AUFGABEN:
[a] Fasse den Absatz des Ausgangstexts, der mit „Wandlung ist nichts anderes“ beginnt, in kurzen Stichpunkten zusammen.
[b] Gib den Teil des Ausgangstexts wortgetreu aus, der bei den Worten „Wieso sind Sie“ einsetzt und mit „die Zukunft blicken?“ schließt.

AUSGANGSTEXT:
Wieso sind Sie so sicher in Bezug auf die Zukunft? Was macht Sie Ihrer Sache gewiss? Religionen versprechen den Himmel, und Sie versprechen eine bessere Welt in der Zukunft; Sie haben genauso Ihr Buch und Ihre Priester wie die andern, der Unterschied ist nicht groß. Weshalb sind Sie sicher, dass gerade Sie klar in die Zukunft blicken?

»Wenn wir einer bestimmten Richtung folgen, ist das Ende logischerweise sicher. Überdies gibt es eine Menge Beweise in der Geschichte, die unsere Behauptungen unterstützen.«

Jeder Mensch legt die Vergangenheit seiner besonderen Bedingtheit gemäß aus und will sie seinen Vorurteilen anpassen. Sie sind genauso unsicher über das Morgen wie alle andern, und dem Himmel sei Dank, dass es so ist! Aber es scheint höchst unlogisch, die Gegenwart einer trügerischen Zukunft opfern zu wollen.

»Glauben Sie an eine Wandlung, oder sind Sie das Werkzeug der kapitalistischen Bourgeoisie?«

Wandlung ist nichts anderes als abgeänderte Fortdauer, die Sie vielleicht Revolution nennen. Grundlegende Revolution ist jedoch ein ganz anderer Vorgang, der nichts mit Logik oder historischen Beweisen zu tun hat. Grundlegender Wandel findet nur dann statt, wenn man den gesamten Vorgang seines Handelns versteht, doch nicht von einem bestimmten wirtschaftlichen oder ideologischen Standpunkt aus, sondern als zusammengeschlossenes Ganzes. Solches Handeln ist kein Reagieren. Sie kennen aber nichts als Reaktion, die Reaktion der Antithese und die darauf folgende Reaktion, die Sie Synthese nennen. Zusammenschluss ist keine intellektuelle Synthese oder Schlussfolgerung, die mit bloßen Worten auf geschichtlicher Forschung aufgebaut wird. Zusammenschluss zu einem Ganzen kann nur mit dem vollen Verständnis für Reaktion kommen. Unser Verstand ist nichts als ein Ablauf von Reaktionen; und Wandlung, die auf Reaktionen oder Ideen beruht, ist keine Revolution, sondern bloß die abgeänderte Fortsetzung dessen, was war. Sie mögen es Revolution nennen, doch in Wirklichkeit ist es das nicht.

»Was ist dann Revolution Ihrer Ansicht nach?«

Wandlung, die sich auf eine Idee gründet, ist keine Revolution, denn alle Ideen kommen aus dem Gedächtnis und sind daher Reaktionen. Grundlegende Umwandlung ist nur dann möglich, wenn Ideen keinen Wert mehr haben und infolgedessen aufhören zu bestehen. Eine Revolution, die aus Widerstand geboren wird, ist nicht das, was sie zu sein vorgibt; sie ist nichts als Widerstand und kann daher niemals schöpferisch wirken.

BEREITGESTELLTES MATERIAL:
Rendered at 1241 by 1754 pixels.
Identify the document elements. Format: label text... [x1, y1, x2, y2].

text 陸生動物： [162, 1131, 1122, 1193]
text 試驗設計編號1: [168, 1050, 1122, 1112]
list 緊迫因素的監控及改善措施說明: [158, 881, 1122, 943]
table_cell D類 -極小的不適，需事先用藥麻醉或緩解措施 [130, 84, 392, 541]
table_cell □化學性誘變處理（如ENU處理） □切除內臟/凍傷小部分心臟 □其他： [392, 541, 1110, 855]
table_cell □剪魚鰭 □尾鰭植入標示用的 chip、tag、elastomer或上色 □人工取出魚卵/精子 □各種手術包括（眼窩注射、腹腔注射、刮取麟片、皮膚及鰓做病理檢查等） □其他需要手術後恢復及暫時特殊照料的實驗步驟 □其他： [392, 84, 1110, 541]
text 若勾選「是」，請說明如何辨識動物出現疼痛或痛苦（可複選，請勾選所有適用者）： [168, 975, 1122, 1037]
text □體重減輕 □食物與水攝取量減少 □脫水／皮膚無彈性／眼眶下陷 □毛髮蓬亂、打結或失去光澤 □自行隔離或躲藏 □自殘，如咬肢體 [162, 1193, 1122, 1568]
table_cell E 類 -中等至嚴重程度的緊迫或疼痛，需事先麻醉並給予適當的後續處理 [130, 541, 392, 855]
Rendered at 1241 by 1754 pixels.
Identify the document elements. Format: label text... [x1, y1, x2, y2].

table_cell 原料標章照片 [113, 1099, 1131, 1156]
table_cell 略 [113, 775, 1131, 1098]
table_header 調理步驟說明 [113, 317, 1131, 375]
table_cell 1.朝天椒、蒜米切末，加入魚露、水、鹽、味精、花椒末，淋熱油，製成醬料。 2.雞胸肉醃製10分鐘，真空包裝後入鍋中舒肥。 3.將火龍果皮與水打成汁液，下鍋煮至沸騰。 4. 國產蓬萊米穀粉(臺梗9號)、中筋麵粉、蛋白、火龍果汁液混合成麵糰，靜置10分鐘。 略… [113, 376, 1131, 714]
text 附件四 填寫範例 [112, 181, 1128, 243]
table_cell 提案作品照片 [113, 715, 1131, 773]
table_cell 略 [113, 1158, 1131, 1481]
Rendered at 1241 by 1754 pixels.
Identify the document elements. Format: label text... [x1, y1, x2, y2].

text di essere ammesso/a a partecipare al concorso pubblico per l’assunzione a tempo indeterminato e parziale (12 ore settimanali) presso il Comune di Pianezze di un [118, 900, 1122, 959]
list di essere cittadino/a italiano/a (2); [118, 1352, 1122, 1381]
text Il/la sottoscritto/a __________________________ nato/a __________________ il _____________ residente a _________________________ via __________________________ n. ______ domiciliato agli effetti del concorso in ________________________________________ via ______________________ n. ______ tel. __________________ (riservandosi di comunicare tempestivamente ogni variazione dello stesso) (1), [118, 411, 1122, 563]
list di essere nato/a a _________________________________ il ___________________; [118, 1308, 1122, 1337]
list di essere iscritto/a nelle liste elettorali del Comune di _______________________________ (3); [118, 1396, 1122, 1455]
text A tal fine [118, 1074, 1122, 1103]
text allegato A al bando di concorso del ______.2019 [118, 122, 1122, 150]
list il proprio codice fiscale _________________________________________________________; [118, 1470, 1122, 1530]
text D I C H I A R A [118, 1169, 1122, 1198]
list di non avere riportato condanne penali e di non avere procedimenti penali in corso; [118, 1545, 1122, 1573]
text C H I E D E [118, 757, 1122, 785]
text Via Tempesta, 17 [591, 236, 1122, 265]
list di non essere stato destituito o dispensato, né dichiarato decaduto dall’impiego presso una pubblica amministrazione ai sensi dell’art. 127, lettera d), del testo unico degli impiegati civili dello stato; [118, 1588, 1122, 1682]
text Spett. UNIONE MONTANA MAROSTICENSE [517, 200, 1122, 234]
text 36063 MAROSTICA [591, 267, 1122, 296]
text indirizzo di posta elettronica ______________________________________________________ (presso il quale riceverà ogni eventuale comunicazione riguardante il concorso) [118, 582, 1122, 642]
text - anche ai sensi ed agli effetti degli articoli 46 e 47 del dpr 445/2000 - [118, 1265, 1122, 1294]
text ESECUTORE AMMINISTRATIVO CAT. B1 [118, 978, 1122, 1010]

ERWARTETE ANTWORTEN:
[a]
- Wandlung ist nur abgeänderte Fortdauer, die man vielleicht Revolution nennt.
- Grundlegende Revolution hat nichts mit Logik oder historischen Beweisen zu tun.
- Grundlegender Wandel findet nur statt, wenn man den gesamten Vorgang seines Handelns als zusammengeschlossenes Ganzes versteht. Ein wirtschaftlicher oder ideologischer Standpunkt genügt dafür nicht.
- Solches Handeln ist kein Reagieren. Das Gegenüber kennt aber nur Reaktion: die Antithese und die darauf folgende Synthese.
- Zusammenschluss ist keine intellektuelle Synthese aus geschichtlicher Forschung. Er kommt nur mit vollem Verständnis für Reaktion.
- Der Verstand ist ein Ablauf von Reaktionen. Wandlung, die auf Reaktionen oder Ideen beruht, ist daher keine Revolution, sondern die abgeänderte Fortsetzung dessen, was war.

[b]
Wieso sind Sie so sicher in Bezug auf die Zukunft? Was macht Sie Ihrer Sache gewiss? Religionen versprechen den Himmel, und Sie versprechen eine bessere Welt in der Zukunft; Sie haben genauso Ihr Buch und Ihre Priester wie die andern, der Unterschied ist nicht groß. Weshalb sind Sie sicher, dass gerade Sie klar in die Zukunft blicken?